Investigating changes in American English vocabulary over the last 40 years

in a good place

(1980’s | journalese (arts) | “at peace,” “in the right frame of mind,” “pleased,” “happy with the way things are going”)

To dispense first with the obvious, we’re not talking about “in the right place” or “in a good location,” or any other literal use of this week’s expression. If you can substitute either of them for “in a good place,” you’ve got hold of its old, boring meaning. Well, that’s so seventies. This week we’re investigating the emotional side of this expression when it describes a mental state rather than real estate. You’re confident and secure as a deodorant commercial, content with your lot, have a good mindset; all’s right with the world. It’s very similar to “feeling good about oneself,” which is a little older, more of a sixties expression. Because it referred to one’s mental condition, in the eighties a variant was “one’s head is in a good place.” That did not mean the same thing as “one’s heart is in the right place” (one has good motives), but the newer phrase “come from a good place” does.

Maybe I’m imagining it — I don’t think so — but this idiom seems to turn up disproportionately in celebrity reporting, and a substantial number of early uses dropped from the lips of popular singers and actors. (I collected examples from James Taylor, David Crosby, Gary Busey, even Betty Friedan.) Maybe I also imagine — naah — that it often has a lightly veiled meaning in such contexts.
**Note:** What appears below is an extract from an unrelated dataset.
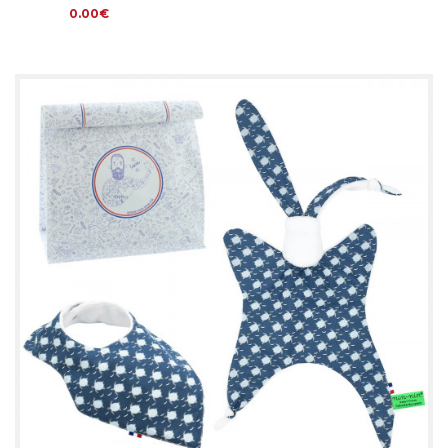
0.00€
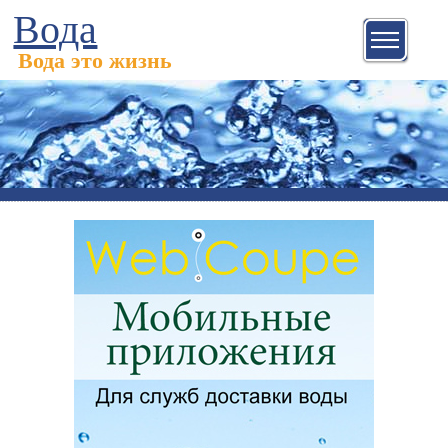
Вода
Вода это жизнь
When a star says “I’m in a good place now,” it usually suggests (or acknowledges) that she has gone through a rough patch — drug rehab, petty theft, a bad breakup, any or all of the messes celebrities get themselves into. It’s a way of saying one has bounced back or gotten over the problem.

No one would have said an abstraction was “in a good place” a generation ago, but an NFL official used it to express satisfaction with a revised rule last month. We still use it much more readily about people, and it has spread well beyond the celebrity ghetto; any of us can use it casually to describe ourselves. It is bound to continue to spread. The phrase has long been available to talk about groups, teams, or agencies, not just individuals. European leader Jean-Claude Juncker said last fall that the EU “is not in a good place right now.” His insertion of “not” follows a later trend; once the positive expression has made its way, the negative can find its place, too.

The obvious origin for this expression is the old euphemism for heaven, “a better place,” as in “He’s gone to a better place now.” I found a transitional example in Smokey Robinson’s eulogy for Marvin Gaye (1984): “I don’t think [Gaye] would have wanted us all to be here today, sad and crying and mourning, because he’s in a good place now. He’s somewhere where nothing can hurt him from now on.” (It’s not clear that Robinson was referring to heaven; he might have meant mere oblivion.) If you want to talk about something more sublunary, you have to settle for “good,” so people won’t think you’ve died. I’m not convinced that’s the root expression, but I can’t think of a better explanation. As talk of heaven has become less ordinary and much less serious, at least in advanced circles, its watered-down variant has crossed the bourn to become the property of the living.